# new guy advice on first gun



## Higelj2 (Nov 13, 2011)

New guy here, looking for advice on first gun. I have been reading alot on this site over the past week and kinda was looking for a sig 2022 as my first....but went to the shooting range today and rented a glock 19 9mm, They didn't have a sig 2022 for rent. I want to get a gun that I can afford to shoot and practice before I would feel comfortable carrying which is why I'm leaning toward 9mm. If you had to choose between the Glock 19 and the sig 2022 which one would you buy? After shooting many many rounds and feel comfortable handling I will look for a more compact gun to carry, but to get my feet wet what would you offer for advice? thanks, Jeff


----------



## TedDeBearFrmHell (Jul 1, 2011)

i would look at the swiss or austrian gun


----------



## sgms (Jun 2, 2010)

They are both good pistols and will do what you seem to want them for, I would suggest finding a 2022 and see how comfortable it is in your hand. See if the sig sits naturally and you can reach all the controls with out having to change your grip. If you have to move your hand to operate anything it is not a proper fit. But Sig makes a lot of fine handguns so finding one that works is doable. With the Glock it's easier if you can hold it and reach the slide leaver your good.


----------



## chessail77 (Mar 15, 2011)

IMO...Get the Sig SP2022 in 9mm as your first ..they are high quality and have changeable backstraps with great accuracy and ergonomics, price is great as well....I own two and have owned a Glock as well...the glocks will be there when you are ready for your next pistol, but for your first....the 2022 is the best kept secret in firearms....period....JJ


----------



## fullfathomfive (Nov 12, 2011)

Definitely try both, Glocks feel different in the hand then the Sig, I was contemplating the same thing......and after a lot of research and testing I found that none of them fit me the best, what did was the CZ p07 duty, same price point as fore mentioned, very reliable, accurate!, and great customer service if one needs it. The only drawback of the CZ is limited aftermarket products. The sig is was my #2, again limited products for the 2022. The glock has tons of aftermarket/holsters for it, but in the end you need something you feel good with in your hand and can trust to act accordingly.

Good luck!


----------



## jakeleinen1 (Jul 20, 2011)

I say Glock 19 without a doubt

but the Sig 2022 is a good choice as well


----------



## dondavis3 (Aug 2, 2009)

Sig Sauer P2022's are the best kept secret in the hand gunning crowd.

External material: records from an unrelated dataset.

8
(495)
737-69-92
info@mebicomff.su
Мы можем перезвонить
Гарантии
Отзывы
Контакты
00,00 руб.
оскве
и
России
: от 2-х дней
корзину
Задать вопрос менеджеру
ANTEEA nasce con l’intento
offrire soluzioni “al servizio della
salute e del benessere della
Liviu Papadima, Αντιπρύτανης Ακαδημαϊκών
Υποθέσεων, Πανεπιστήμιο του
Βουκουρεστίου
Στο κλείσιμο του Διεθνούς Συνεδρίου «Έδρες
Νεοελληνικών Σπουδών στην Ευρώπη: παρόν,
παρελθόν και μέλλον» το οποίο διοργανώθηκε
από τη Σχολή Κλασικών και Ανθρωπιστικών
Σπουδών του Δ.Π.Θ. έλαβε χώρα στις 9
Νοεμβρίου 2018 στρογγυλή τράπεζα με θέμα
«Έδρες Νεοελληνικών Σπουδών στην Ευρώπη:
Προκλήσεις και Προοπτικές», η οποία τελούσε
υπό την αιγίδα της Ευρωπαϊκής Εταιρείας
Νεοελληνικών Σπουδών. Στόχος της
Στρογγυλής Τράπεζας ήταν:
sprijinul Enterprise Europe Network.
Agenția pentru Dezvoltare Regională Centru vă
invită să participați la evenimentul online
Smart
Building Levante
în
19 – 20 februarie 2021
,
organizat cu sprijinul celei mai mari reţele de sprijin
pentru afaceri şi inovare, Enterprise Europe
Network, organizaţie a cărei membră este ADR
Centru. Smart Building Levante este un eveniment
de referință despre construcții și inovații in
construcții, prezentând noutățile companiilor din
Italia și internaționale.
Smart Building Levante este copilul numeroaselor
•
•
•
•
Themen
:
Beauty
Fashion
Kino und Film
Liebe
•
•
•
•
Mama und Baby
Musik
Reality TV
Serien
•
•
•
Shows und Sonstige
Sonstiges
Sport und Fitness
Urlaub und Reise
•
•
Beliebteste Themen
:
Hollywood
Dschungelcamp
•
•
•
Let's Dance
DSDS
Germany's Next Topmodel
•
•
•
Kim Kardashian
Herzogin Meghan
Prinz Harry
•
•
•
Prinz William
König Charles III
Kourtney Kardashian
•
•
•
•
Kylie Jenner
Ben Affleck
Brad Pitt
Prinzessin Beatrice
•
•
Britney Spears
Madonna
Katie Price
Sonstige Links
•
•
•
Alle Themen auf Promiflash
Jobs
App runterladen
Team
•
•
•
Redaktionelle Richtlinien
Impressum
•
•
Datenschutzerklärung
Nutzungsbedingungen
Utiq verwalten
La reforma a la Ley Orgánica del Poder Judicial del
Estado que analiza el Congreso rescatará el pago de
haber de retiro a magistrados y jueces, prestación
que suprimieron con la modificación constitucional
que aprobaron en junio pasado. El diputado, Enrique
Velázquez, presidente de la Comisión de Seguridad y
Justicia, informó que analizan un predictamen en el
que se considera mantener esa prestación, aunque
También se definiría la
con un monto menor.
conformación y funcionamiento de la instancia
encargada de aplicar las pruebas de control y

I own 2 Sig Pro's a 9 mm & a .40

Here's my 9mm










I've kept 1 Glock - I've sold all the rest -

I do not like their grip angle (which they did not change in their Gen 4 Gun).

I took my P2022 to my gun smith and asked him if he could improve the trigger.

He said no ... it was the best trigger ... right out of the box ... that Sig makes.

Pretty high praise coming from a man that makes his living doing trigger jobs.

:smt1099


----------



## viper7342 (Nov 15, 2011)

If it were me, without a doubt it would be the SP2022, but that is just personal preference after having owned both, I don't like the grip angle on a Glock, but I do like almost everything about the SP2022 from it's accuracy to it's smooth DA trigger pull and crisp SA let off. However, for you, I would suggest handling and firing as many as possible, until you find one that you are comfortable with and can shoot accurately. Guns that I would suggest taking a close look at include the Smith M&P series, Springfield XD/XDm Series, Ruger SR series and the Browning High Power. Good Luck, you will know when you find the right one for YOU.


----------



## SouthernBoy (Jun 27, 2007)

Why limit yourself to just those two choices? So many others out there from which to select a decent starter pistol. Single action 1911 framed 9mm's by Springfield Armory, and Springfield's XD series (including the XDm's), and a real pleaser the M&P Smith and Wesson series. There are certainly more (Ruger, Taurus, Kahr, etc..) but these are good ones to consider. Take your time and try them out if possible before you buy.


----------



## FNISHR (Aug 9, 2011)

You can't really go wrong with either. They are both fine weapons.


----------



## cashinin (Dec 24, 2011)

If your intentions are to shoot a lot then get the Glock...Why because there is no gun, other than the Glock that the novice can replace any of the parts over time and the parts are cheap and available everywhere... you don`t need a gunsmith....They have tested Glocks for hundreds of thousands of rounds and they still shoot 1 1/2 inch groups.....Glock has the largest choice of calibers in all sizes from sub compact to full size...If you want to customize.. the Glock is the gun also because custom parts are everywhere, you can build a very accurate target gun cheap compared to 1911`s...Glocks have the best resale value if you wish to sell it at some point..Most of the polymer 9mm`s are good today but none offer the versatility of the Glock...I own them and I have a HK USP that I love but they are expensive and changing things are expensive...I`ll always have a Glock around...


----------